Do you prefer commitment or compliance?

It seems a truism to me that a change can only succeed if it is supported by people. When they show commitment to the change.

However, I still see in practice that there are change leaders who settle for a situation where people do not support the change. When they show the ‘desired’ behaviour, but only because they feel there is no room for doing something else. When they show compliance to the change.

Reason enough to examine whether these change leaders have a point.

I let two of them have their say:

“I have an employee in my team who is dysfunctioning. So I told him that we are going to stop with him. But whatever I say or do, he can’t or doesn’t want to understand. He is just angry. But I can’t simply let this situation continue. It is bothering the customers and other colleagues too much. So he’s angry”.

“The inspectorate told us that we must meet a guideline that only hinders employees in their work. In spite of repeated explanation no one is convinced of the benefit of this guideline. But if we can’t show that we met the guideline, we as an organisation have a problem. It’s not that hard after all. This is just something that is necessary, whether we like it or not”.

On the basis of these examples I sought conditions under which you as a change leader can suffice with compliance. I saw three. And all three have to apply.

If commitment is unlikely

In the first example the interests of the change leader and the other are significant and incompatible. They cannot be united. And there are interests of customers and colleagues that are also affected. The change leader inhibits the interests of the other to protect those of himself and of third parties in the knowledge that the commitment of the other is out of the question. As change on the basis of compliance is still preferable to not changing.

In the second example there are also incompatible interests that result in the impossibility of commitment. The inspectorate wants something, and the employees don’t want this. Yet things are different here. If a guideline is only regarded by those who have to implement it, in spite of all explanation, as a hindrance for the work, then the question whether this guideline is right is justified. Then the incompatible interests are not inherent to the situation, but the consequence of a change that hasn’t been given enough thought. Limiting oneself with compliance is then not a solution. Lobbying to reconsider the guideline or choosing civil disobedience are ways of opening up the route to commitment.

If you also reach your objective with ‘vacant’  behaviour

In the first example the change leader  also achieves his objective when the other has not committed. The other doesn’t even have to understand it. As long as he displays the desired behaviour. In this case: leaving. The example is part of the category: ‘if the other doesn’t understand it, then the announcement is all that’s left’.

However, in the second example the change leader cannot limit himself to ‘vacant behaviour’. Employees will never be able to provide quality by following a guideline – even if it’s just checking a form – of which they don’t even understand the purpose it serves. You can then never be sure whether they check the right box. Confining oneself to compliance means garbage in, garbage out.

If you can accept the relationship damage

When you give someone the signal that it doesn’t’ matter how he feels, as long as he does what you want, you reduce him to a means to achieve your objective. And this can affect the relationship.

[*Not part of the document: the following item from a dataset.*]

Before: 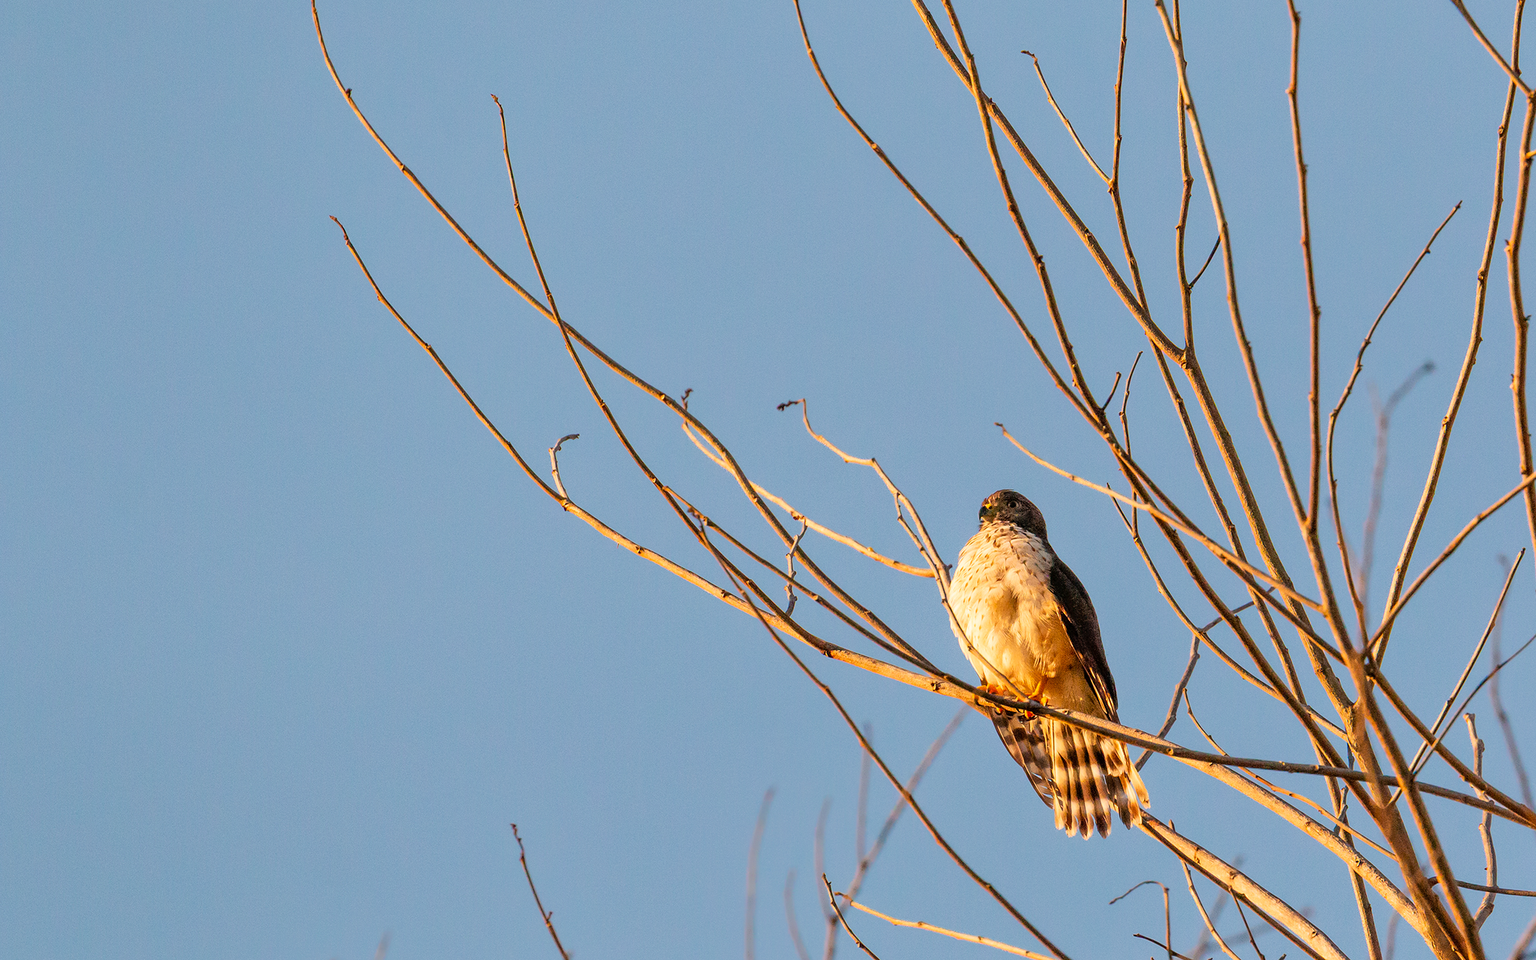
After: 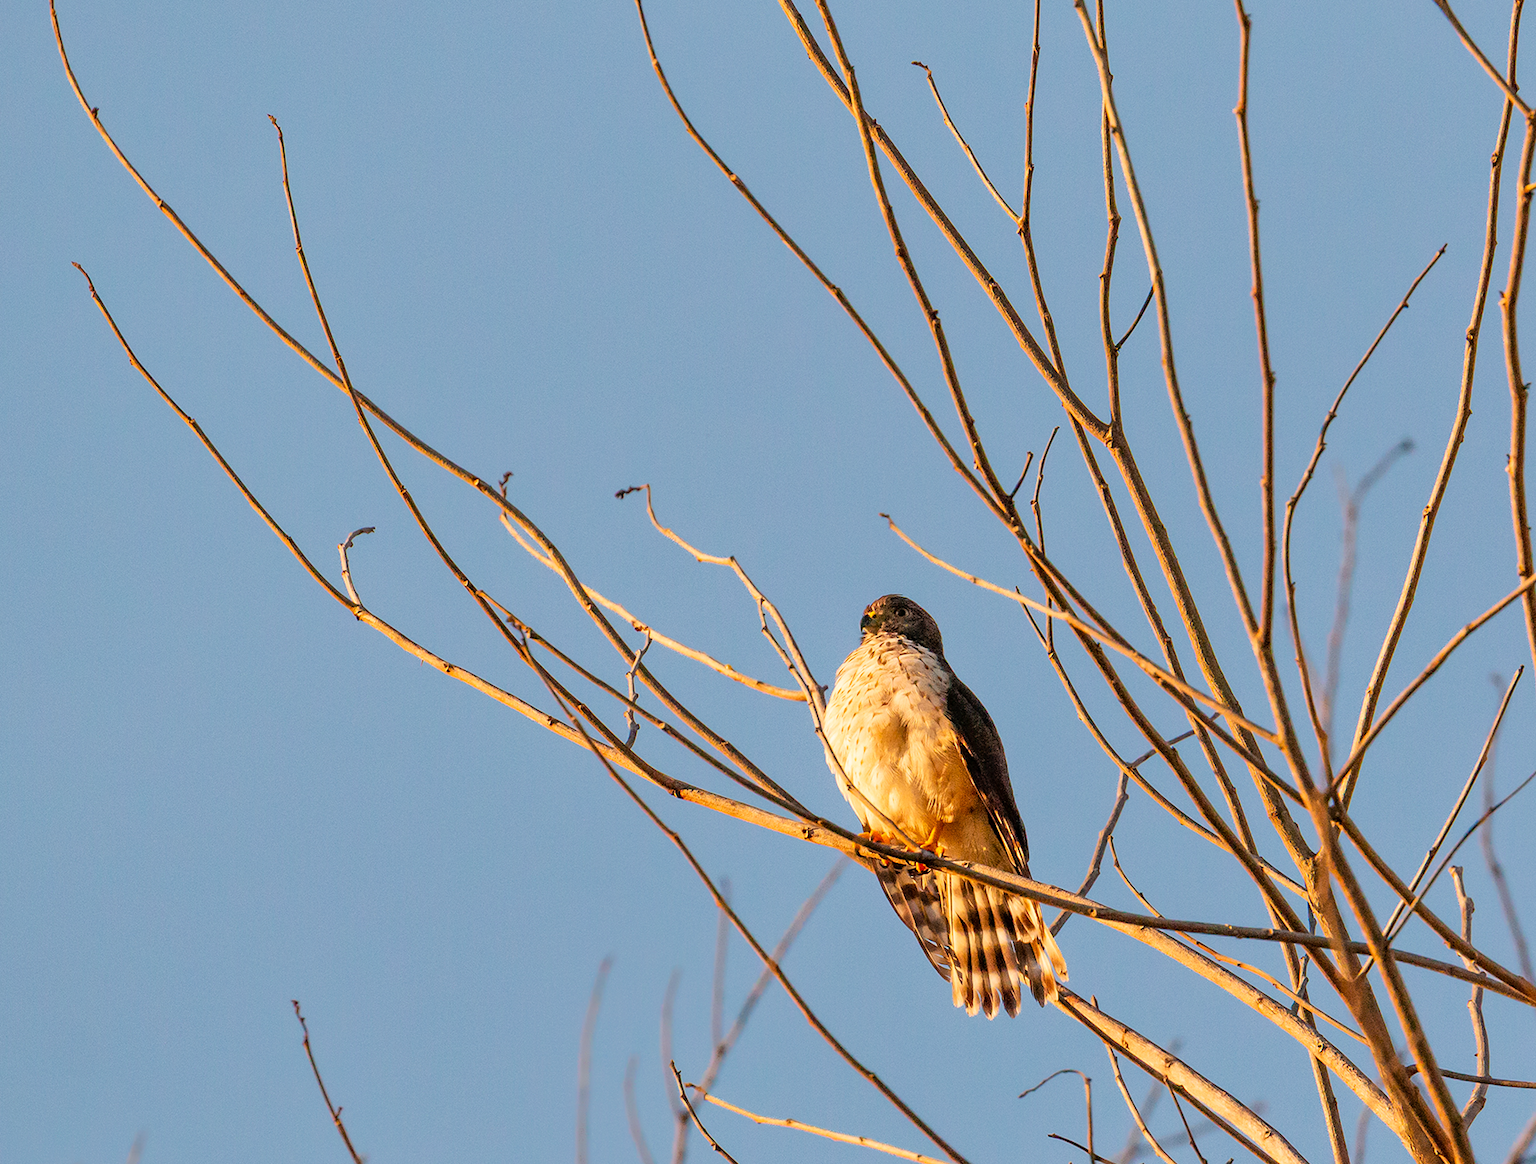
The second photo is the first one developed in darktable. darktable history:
crop: left 17.631%, bottom 0.05%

This is a high price if you have entered into a partnership with the other. For instance with employees, like in the second example. After all, in a partnership the relationship is the main capital. In this case, we had already seen that compliance doesn’t solve anything, let alone that you want to endanger your relationship for it.

Also if you break up the partnership, like the change leader in the first example, you are partly responsible for the feeling with which the other continues on his way. But even then it cannot be prevented that the other regards you as the enemy. Then the urgency for change may be so great that you make do with the relationship damage. And where you therefore make do with compliance.

But this isn’t the same as giving up the other, or seeing him as the enemy too. This proves that you see the other as an objective in itself and that you continue to aim for his commitment. Even if you don’t succeed, or only slightly. Or it takes a long time before the other feels it like this.

Taking stock

In the second example the change leader cannot limit himself to compliance. He achieves nothing with it, he leaves the underlying problem unresolved and endangers the relationship unnecessarily.

The first example shows that there are exceptional situations in which changing on the basis of compliance is still preferable to not changing. But even then you should not let go of aiming for the other person’s commitment.

You therefore should always prefer commitment.